Posted on 02/01/2021 2:35:55 AM PST by Cronos
We've all heard stories about the Rapture — when all the righteous people will be bodily lifted into Heaven, leaving everybody else to endure years of tribulation. It's a popular idea, that appears in loads of books as well as movies. But where did this bizarre idea come from?
It turns out the notion of the Rapture is pretty new — dating back less than 200 years. So who developed this doctrine, and how did it become so popular, almost overnight?
Where did all the people go? The best known treatment of the Rapture is probably Jerry Jenkins and Tim LaHaye's Left Behind book and movie series. The Left Behind tie-in movies feature a wide-eyed Kirk Cameron leading people through a world that looks like a PG-rated issue of Garth Ennis' Crossed. Planes crash into the ground, and cars that are suddenly missing their drivers careen into each other, as a chosen group of people are "raptured" and disappear from the Earth, leaving the rest of the world to fend for themselves.
Depending on which theologian you speak to, only one or two passages from Judeo-Christian religious texts make reference to an event akin to what is portrayed as the Rapture, leaving the idea with very little Biblical support. Instead, most of the lore surrounding the Rapture originates with two people in the early 19th Century: a teenage girl living in Scotland, and a London-born preacher.
Margaret McDonald, a fifteen-year-old girl living in Scotland, experienced a "vision" of the end of the world in 1820. In McDonald's vision, the chosen few are saved from a "purifying" fire. This is not exactly the disappearance in the middle of the day that popular culture views as the Rapture, but an early prototype. Not everyone leapt to follow her view — and in fact, several contemporary religious leaders deemed her visions demonic.
Meanwhile, London-born evangelist John Darby and members of his flock, the Irish-born Plymouth Brethren, popularized and molded the idea of Judeo-Christians being removed from the Earth, prior to an unknown period of strife. But McDonald had no influence on Darby's views, since Darby apparently espoused this idea as early as 1827. But McDonald's visions, and their later publication, no doubt further popularized the idea of the Rapture in Europe.
Popping up in publication Darby traveled to North America on several occasions during the mid-19th Century, teaching his theory of the Rapture. On one of these trips, Darby met with James Brookes, a prominent preacher and writer in Missouri — and, most importantly, the mentor of Cyrus Ingerson Scofield.

**********

▶ Parts of the exercise:
a – List every person named in the Rapture post from the paragraph starting "Margaret McDonald, a fifteen-year-old girl" to the end of the post.
b – Do these statements agree with the Rapture post? Answer yes or no for each, and quote the words that decide it. (i) The idea of the Rapture goes back more than 200 years. (ii) Margaret McDonald had her vision in 1820. (iii) McDonald's vision shaped John Darby's views.
c – Copy the Rapture post word for word from "Margaret McDonald, a" to "her visions demonic.".

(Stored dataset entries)
**********

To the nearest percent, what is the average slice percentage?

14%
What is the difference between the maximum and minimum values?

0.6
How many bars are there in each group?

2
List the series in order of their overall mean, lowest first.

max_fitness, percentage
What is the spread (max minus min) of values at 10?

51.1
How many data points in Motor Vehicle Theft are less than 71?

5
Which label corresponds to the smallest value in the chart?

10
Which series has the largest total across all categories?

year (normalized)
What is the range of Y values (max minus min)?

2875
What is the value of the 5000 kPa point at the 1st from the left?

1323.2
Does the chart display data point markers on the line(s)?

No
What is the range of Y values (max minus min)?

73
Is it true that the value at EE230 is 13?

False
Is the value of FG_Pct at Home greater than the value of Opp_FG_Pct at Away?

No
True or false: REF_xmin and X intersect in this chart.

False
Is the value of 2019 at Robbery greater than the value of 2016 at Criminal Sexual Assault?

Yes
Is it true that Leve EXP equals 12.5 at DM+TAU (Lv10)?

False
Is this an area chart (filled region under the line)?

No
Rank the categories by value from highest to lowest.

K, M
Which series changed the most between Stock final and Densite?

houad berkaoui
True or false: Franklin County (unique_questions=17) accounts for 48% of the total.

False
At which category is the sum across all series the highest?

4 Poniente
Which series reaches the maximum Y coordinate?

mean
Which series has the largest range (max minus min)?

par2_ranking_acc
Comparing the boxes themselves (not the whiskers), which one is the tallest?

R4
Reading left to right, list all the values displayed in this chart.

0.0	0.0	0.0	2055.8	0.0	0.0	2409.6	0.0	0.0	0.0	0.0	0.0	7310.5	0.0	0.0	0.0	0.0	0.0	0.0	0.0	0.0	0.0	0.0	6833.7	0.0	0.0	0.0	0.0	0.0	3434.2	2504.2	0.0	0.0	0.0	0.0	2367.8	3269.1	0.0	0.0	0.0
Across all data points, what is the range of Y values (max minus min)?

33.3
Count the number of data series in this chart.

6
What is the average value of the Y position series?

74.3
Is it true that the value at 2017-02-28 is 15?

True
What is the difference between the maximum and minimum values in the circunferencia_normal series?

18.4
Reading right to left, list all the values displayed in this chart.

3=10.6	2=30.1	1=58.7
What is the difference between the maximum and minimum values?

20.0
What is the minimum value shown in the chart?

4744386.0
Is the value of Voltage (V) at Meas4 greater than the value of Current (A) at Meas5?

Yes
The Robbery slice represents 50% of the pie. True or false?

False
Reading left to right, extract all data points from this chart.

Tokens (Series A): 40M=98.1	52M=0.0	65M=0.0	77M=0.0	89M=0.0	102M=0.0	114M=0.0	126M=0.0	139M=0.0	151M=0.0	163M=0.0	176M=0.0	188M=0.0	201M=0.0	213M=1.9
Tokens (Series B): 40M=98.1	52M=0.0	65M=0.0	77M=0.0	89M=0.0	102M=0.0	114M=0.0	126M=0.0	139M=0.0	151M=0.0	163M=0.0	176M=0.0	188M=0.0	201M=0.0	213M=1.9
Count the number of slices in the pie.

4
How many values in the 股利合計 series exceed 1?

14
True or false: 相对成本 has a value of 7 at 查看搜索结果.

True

**********

▶ Answer set:
a – Margaret McDonald, John Darby, James Brookes, Cyrus Ingerson Scofield

b –
(i) No: "dating back less than 200 years"
(ii) Yes: "experienced a "vision" of the end of the world in 1820"
(iii) No: "But McDonald had no influence on Darby's views"

c –
Margaret McDonald, a fifteen-year-old girl living in Scotland, experienced a "vision" of the end of the world in 1820. In McDonald's vision, the chosen few are saved from a "purifying" fire. This is not exactly the disappearance in the middle of the day that popular culture views as the Rapture, but an early prototype. Not everyone leapt to follow her view — and in fact, several contemporary religious leaders deemed her visions demonic.